Ночью Olora не могла заснуть, вся тряслась и часто рвалась. У неё очень горячий лоб, и она испытывает боль от даже лёгкого касания. Её прежде прекрасная кожа воспалена. И так уже несколько дней с момента изгнания. Её лицо покрылось волдырями. Потом её кожа стала лосниться, начала темнеть, местами казалась синей. Моя жена страшно увядала на глазах, превращаясь в иную сущность. Какие tibicenan вселились в неё? Пусть они сгинут!

Мы сразу же обратились за помощью к нашему племени и тогда же узнали, что с теми, с кем недавно мы столь безжалостно воевали, король заключил перемирие. Ради спасения наших жён и детей. Они спасут нас? Может быть. Но в голове крутилось: «Они спасут нас? Никогда!»

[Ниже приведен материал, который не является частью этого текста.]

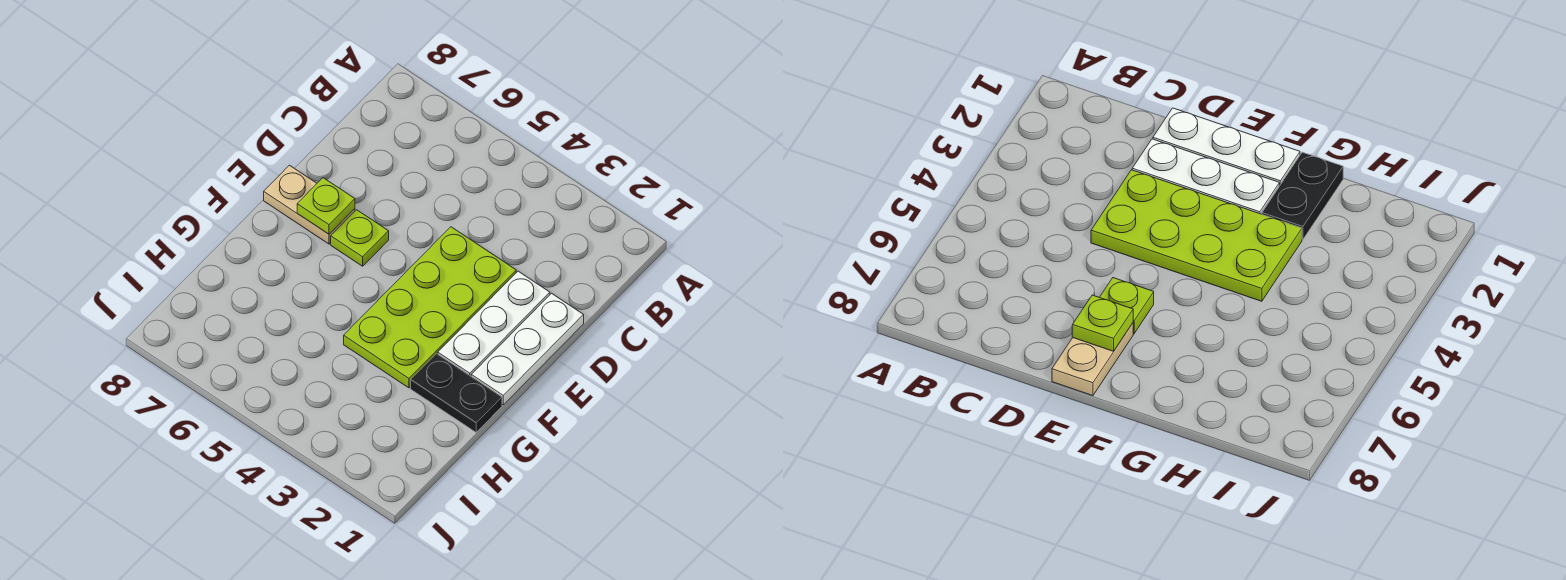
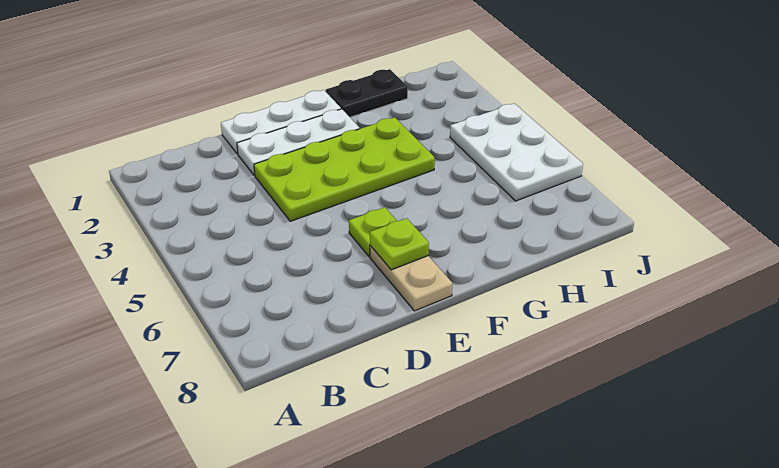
black 1x2 plate [411,354,502,432] -> black 1x2 plate turned to [326,69,408,117]
none -> white 2x3 plate [450,103,583,201]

Также оказалось, что похожая страшная болезнь охватила ещё некоторых из племени. Важным завоевателям и их святейшим позволили вторгнуться в наши родовые пещеры и храм, где новую жрицу ещё не избрали, а девственниц разогнали. Даже наши собаки не помогли им защититься – всех животных расстреляли. Пришлые люди сказали, что наши предки виновны в бедах, что axon от tibicenan. Те, кого они также называли xayon, были наши отцы, деды и прадеды, наши матери, бабушки и прабабушки. Но в отчаянной вере в исцеление наших заболевших близких, мы поверили словам странных чуземцев и разрешили им вытащить xayon из глубин пещер и храма, и их сожгли на больших кострах. В опустевшем храме затем поселились чужеземные магистраты.

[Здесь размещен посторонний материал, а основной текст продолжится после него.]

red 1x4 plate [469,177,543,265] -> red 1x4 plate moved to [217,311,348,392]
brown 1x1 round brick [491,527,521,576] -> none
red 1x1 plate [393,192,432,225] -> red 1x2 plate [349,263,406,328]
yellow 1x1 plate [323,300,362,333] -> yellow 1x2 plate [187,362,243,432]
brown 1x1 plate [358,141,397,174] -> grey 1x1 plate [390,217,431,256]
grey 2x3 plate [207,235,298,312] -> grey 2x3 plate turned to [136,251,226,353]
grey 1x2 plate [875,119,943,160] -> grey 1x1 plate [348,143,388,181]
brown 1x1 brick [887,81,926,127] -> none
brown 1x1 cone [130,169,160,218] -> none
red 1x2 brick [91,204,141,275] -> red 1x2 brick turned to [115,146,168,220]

Хорошей новостью было наше возвращение домой, к нашим родным и близким, и принятие нас королём, который выглядел сильно постаревшим и понурым в последнее время.

Этой ночью с востока поднялся пронзительный и непривычно сильный ветер. Верхи пальм и кустарники метались из стороны в сторону и издавали громкий шелест, который был похож на возгласы боли. Но у нас в пещере было очень тихо. Иная атмосфера царила здесь. Мы в молчании молились Achaman и Wayaxerax.

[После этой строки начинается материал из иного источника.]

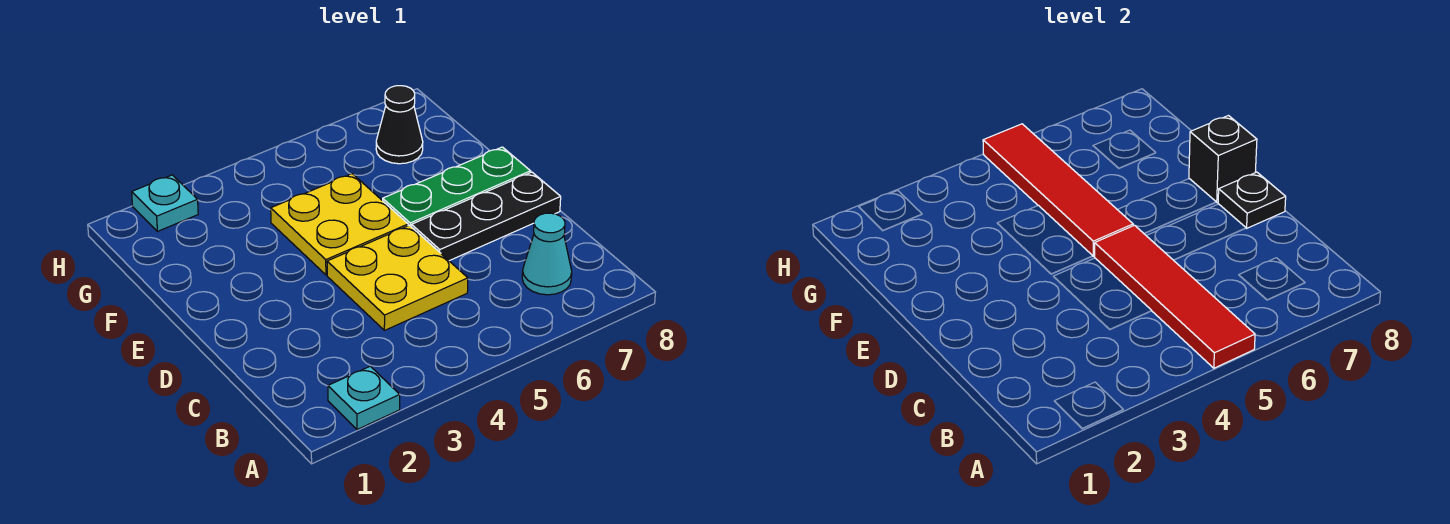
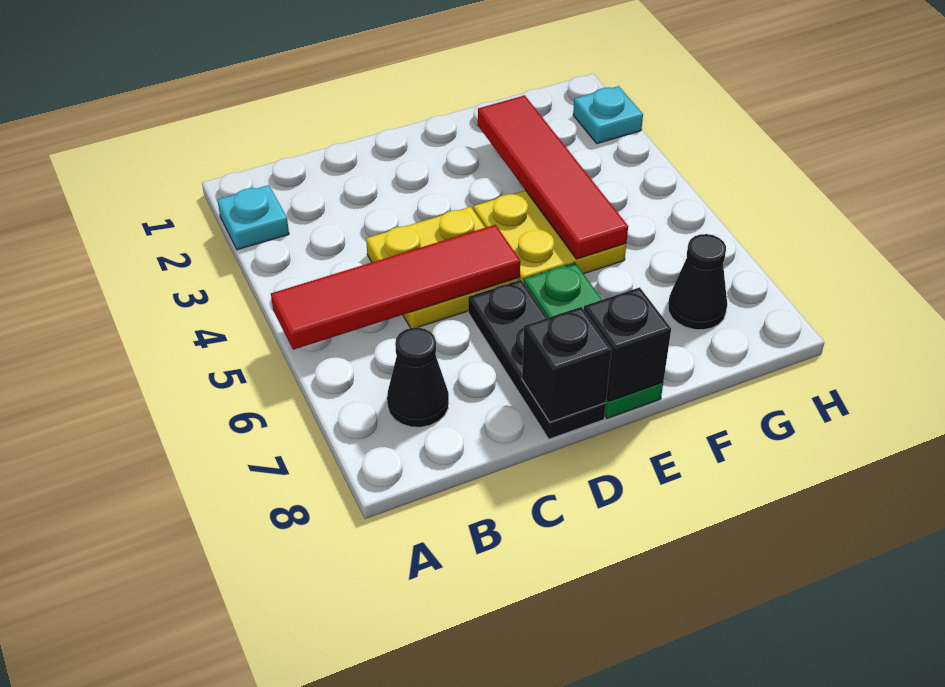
cyan 1x1 cone [522,213,572,295] -> black 1x1 cone [387,327,449,427]
black 1x1 plate [1218,172,1286,228] -> black 1x1 brick [522,307,611,422]
red 1x4 tile [983,124,1133,256] -> red 1x4 tile turned to [478,95,628,259]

Но болезнь не отступала, а, наоборот, сжимала свою хватку. Olora чахнула на глазах, как это делают цветы, за короткое время становясь коричневыми и обвисшими в тени чёрного присутствия. Она была словно затухающая свечка.

Принесли ahorer, тёплую, подогретую для неё, чтобы она поела и поправилась. Мы также зарезали chivato. У их мяса с кровью были целебные свойства, которые не раз восстанавливали тяжело раненых. Но страшная, смертельная слабось поселилась в ней, и Olora, как бы мне тяжело ни было это говорить, умирала. Она не могла даже пошевелить рукой, чтобы взять меня за руку, как это было у родового дерева или на холме, с которого наблюдали издевательства захватчиков над нашими соратниками. Не понимал, что происходит с ней. Мы никогда раньше не болели. Мне так хотелось, чтобы она спросила меня о чём-либо, просто мечтал услышать её тонкий голосок и снова почувствовать прикосновение её руки. Но она даже не узнавала меня теперь.

– Achit Olora! Живи…

Но она в ответ, еле слышно:

– … аккха… акх… аакккаах… ахха… хаа…

В голове путались мысли, переворачивались и сталкивались, тяжёлые и тёмные, словно небесные волны, где гневаются вышние в худые времена. Что со мной случится, когда меня коснётся небо? Умру ли сразу? Или просто изменюсь? Представлял тропу, по которой мне предстояло пройти. Выбежал наружу, чтобы показаться перед вышними. Там, высоко надо мной, переливалось тёмное небо и оттуда лились небесные слёзы, теперь стекающие с моих длинных волос. И прокричал тогда раздирающим горло воплем, что есть мочи:

 

– Yacoron Atmayec Wayai Xiraxi! Zahana Wayohec! Agonec Wayaxerax! Покажи себя! Лучше возьми мою душу и подари жизнь моей жизни!!! – Упал на колени и не мог сдержать накопившиеся слёзы, быстро слившиеся с каплями дождя, но продолжал свою речь: – Лучше отбери бренную жизнь твоего преданного раба, если заберёшь возлюбленную жизнь его жизни!

Пусть накажет меня, если есть за что! Вдалеке небо тревожно громыхало. Вспышки вышнего пламени соприкасались с землёй. Ждал, пока меня ударит вот так же. Пронзит насквозь до самых пят, чтобы запомнил, каково чувствовать это – остаться одиноким без своей любимой на всю оставшуюся жизнь.

Верни её.

Но никто не ударил в меня небесной искрой. И остался один.